My desperation for coffee wasn’t helped by news that the environment secretary didn’t think Costa needed to close their outlets in the first place: they could have continued operating in a socially distanced way.
That leads to the question as to what employers should be doing to ensure their employees’ health and safety at this time. A draft government plan to get people back to work suggests various measures including minimising the numbers of workers using equipment, staggering working hours to prevent crowded commutes, introducing additional hygiene procedures and using protective equipment where it is impossible to maintain social distancing.
It’s important to remember the actual wording of the Health and Safety at Work Act. An employer has a general duty to ensure, so far as is reasonably practicable, the health, safety and welfare at work of all its employees. It’s impossible to eliminate all risk. If employers were required to go that far there would be no building sites and no one to deliver your essential lockdown shopping. What employers need to do is carry out a risk assessment to identify the hazards in their business, assess the chance that someone could be seriously harmed and take sufficient precautions to prevent harm.
A lot of measures are already in place. Sky takes workers' temperatures when they arrive at work, many supermarkets now have physical markers on the floor to keep staff and customers 2m apart and screens are in place in post offices. One business is paying workers a social distancing bonus of £1 an hour for sticking to the rules and the company has hired more staff, segregated shifts and staggered breaks.
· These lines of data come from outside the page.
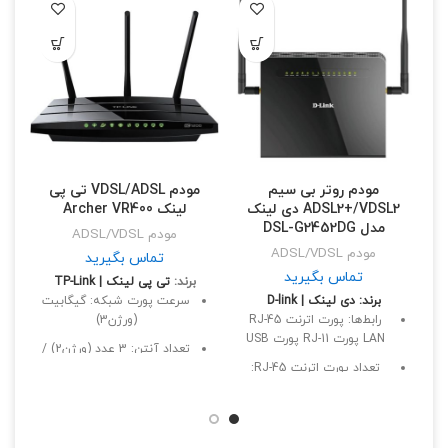
مودم روتر بی سیم
مودم VDSL/ADSL تی پی
ADSL2+/VDSL2 دی لینک
لینک Archer VR400
مدل DSL-G2452DG
مودم ADSL/VDSL
مودم ADSL/VDSL
تماس بگیرید
تماس بگیرید
برند:
تی‌ پی لینک | TP-Link
برند: دی لینک | D-link
سرعت پورت شبکه: گیگابیت
رابط‌‌ها: پورت اترنت RJ-45
(ورژن3)
LAN پورت RJ-11 پورت USB
تعداد آنتن: 3 عدد (ورژن2) /
تعداد پورت اترنت RJ-45:
2 عدد (ورژن3)
مح
چهار عدد
دارای دکمه پاور (ورژن2)
فرکانس قابل پشتیبانی: 2.4
فرکانس قابل پشتیبانی: 2.4
گیگاهرتز
گیگاهرتز و 5 گیگاهرتز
Doors are kept open wherever possible to reduce the number of things staff need to touch and social distancing marshals ensure the rules are being followed.
We will need to wait until later in the week to see how the government plans to ease the lockdown, but I’m hopeful that with an appropriate risk assessment it will soon be reasonably practicable for me to order a mocha.
Reopening the economy will take more than modified working practices. Workers must be confident they are safe. Companies must be confident they won't be sued if they get it wrong.